There was just one problem: Woods Hole is part and parcel of Red Sox nation. And in this sense, a visit there felt like being a democrat in North Korea, like you're a lone martyr, fighting the good fight against some inbred totalitarian ideology. I saw a little girl wearing a handmade t-shirt that said on the front, "I root for two teams..." On the back, it continued, "...the Red Sox, and anyone playing the Yankees!" Poor love. I considered calling social services, but decided she was probably too far gone to be helped.
The t-shirt store had one popular item, a shirt that showed the Yankees logo being squeezed. The caption read "Chokees!", a reference to the 2004 playoff tragedy. I saw several lost souls wearing this very same item.
Huh.
I don't quite understand that line of attack. Because if the Yankees choked, then the Red Sox comeback wasn't really so glorious. It wasn't that they were heroic; it's that the Yankees choked.

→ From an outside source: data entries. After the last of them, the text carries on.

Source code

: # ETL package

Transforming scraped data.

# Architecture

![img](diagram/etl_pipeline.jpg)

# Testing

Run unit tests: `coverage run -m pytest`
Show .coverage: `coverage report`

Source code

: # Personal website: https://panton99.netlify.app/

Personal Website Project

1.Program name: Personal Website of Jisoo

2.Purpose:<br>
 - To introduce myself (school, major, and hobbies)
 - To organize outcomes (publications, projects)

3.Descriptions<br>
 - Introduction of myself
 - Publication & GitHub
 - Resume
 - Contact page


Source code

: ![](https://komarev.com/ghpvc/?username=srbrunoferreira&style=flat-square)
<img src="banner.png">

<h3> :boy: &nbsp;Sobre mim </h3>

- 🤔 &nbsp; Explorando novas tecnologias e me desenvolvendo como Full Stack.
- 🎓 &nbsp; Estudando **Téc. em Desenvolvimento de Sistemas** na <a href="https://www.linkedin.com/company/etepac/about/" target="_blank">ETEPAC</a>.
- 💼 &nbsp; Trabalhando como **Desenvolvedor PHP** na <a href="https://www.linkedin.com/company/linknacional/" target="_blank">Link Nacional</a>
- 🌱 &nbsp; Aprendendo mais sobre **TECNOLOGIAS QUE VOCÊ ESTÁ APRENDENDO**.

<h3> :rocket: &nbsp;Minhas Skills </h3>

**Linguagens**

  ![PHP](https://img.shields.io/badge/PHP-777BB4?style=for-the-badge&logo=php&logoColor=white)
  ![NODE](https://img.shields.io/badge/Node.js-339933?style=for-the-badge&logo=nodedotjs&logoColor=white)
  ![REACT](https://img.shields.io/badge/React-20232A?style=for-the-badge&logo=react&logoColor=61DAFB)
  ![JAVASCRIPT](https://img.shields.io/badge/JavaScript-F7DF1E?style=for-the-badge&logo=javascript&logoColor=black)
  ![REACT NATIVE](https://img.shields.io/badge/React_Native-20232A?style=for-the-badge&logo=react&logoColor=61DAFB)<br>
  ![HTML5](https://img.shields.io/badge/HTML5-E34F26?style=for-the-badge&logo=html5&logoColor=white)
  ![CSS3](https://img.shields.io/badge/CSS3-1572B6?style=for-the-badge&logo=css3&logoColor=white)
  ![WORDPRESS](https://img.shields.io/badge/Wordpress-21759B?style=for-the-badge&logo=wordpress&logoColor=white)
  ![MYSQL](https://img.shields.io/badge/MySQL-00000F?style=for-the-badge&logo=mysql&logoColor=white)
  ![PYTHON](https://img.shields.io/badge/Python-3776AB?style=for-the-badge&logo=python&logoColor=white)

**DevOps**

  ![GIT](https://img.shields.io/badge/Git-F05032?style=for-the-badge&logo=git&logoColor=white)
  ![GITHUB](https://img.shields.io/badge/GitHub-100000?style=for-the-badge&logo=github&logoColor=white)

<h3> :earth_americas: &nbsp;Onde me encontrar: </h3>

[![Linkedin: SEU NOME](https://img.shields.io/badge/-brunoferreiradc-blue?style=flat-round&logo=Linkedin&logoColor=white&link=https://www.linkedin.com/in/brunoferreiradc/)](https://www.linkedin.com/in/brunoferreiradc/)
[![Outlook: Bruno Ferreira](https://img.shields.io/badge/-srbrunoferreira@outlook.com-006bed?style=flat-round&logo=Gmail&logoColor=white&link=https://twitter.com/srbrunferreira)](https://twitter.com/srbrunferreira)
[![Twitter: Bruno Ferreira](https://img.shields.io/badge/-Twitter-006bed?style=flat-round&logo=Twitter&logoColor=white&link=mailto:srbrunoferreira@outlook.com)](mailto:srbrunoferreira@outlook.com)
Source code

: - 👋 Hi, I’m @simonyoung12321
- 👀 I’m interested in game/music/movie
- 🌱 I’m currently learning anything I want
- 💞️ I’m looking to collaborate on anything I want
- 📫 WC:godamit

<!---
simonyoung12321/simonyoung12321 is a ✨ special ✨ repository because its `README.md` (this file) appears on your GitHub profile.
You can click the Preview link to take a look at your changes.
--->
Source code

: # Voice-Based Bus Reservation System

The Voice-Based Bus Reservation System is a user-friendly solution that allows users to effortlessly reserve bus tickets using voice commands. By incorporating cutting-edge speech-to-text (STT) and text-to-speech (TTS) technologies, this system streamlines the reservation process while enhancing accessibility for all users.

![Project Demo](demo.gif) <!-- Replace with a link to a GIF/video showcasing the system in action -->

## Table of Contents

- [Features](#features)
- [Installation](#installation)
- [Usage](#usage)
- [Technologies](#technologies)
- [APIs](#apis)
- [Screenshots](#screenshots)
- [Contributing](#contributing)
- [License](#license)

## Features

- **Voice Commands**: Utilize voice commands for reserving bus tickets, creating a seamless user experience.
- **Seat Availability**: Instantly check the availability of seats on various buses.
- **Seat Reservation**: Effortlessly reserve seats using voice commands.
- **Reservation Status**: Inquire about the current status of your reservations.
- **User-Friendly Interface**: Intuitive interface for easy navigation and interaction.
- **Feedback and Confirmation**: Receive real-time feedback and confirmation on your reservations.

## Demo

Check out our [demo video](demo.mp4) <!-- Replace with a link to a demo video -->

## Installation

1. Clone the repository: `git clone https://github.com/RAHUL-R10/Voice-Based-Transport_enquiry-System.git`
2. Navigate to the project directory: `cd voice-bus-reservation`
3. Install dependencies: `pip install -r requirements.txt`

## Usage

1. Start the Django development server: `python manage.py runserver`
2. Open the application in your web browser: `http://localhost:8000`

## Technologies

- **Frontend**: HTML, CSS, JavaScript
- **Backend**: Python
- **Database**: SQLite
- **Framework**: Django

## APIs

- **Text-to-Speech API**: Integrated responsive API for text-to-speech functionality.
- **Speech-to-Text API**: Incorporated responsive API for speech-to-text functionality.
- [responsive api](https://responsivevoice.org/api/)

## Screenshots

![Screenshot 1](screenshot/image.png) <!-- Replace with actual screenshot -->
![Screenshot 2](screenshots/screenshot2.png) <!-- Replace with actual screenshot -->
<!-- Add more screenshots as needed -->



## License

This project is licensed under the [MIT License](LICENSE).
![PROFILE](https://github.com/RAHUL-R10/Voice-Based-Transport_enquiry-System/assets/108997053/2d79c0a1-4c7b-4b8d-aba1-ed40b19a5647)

Now, as a Yankees fan, I hate to give the Sox credit, but I don't think the Yankees choked at all. Every game between the two teams last season was a battle, and whoever won, it always seemed it could just as easily have gone the other way. So even when the Yankees were up 3-o in the championship series, no one in New York was counting the Sox out, that's for sure. The Sox won because—gulp—they were the better team last year, and they deserved it.
Also, because Kevin Brown is one of the world's crummiest pitchers.
Anyway, my point is, Sox fans can't have it both ways: They can't talk about how amazing their team was, and in the same breath delight in the Yankees' "choke."
Oh, and by the way? The Sox lost to the Twins, 12-0, last night.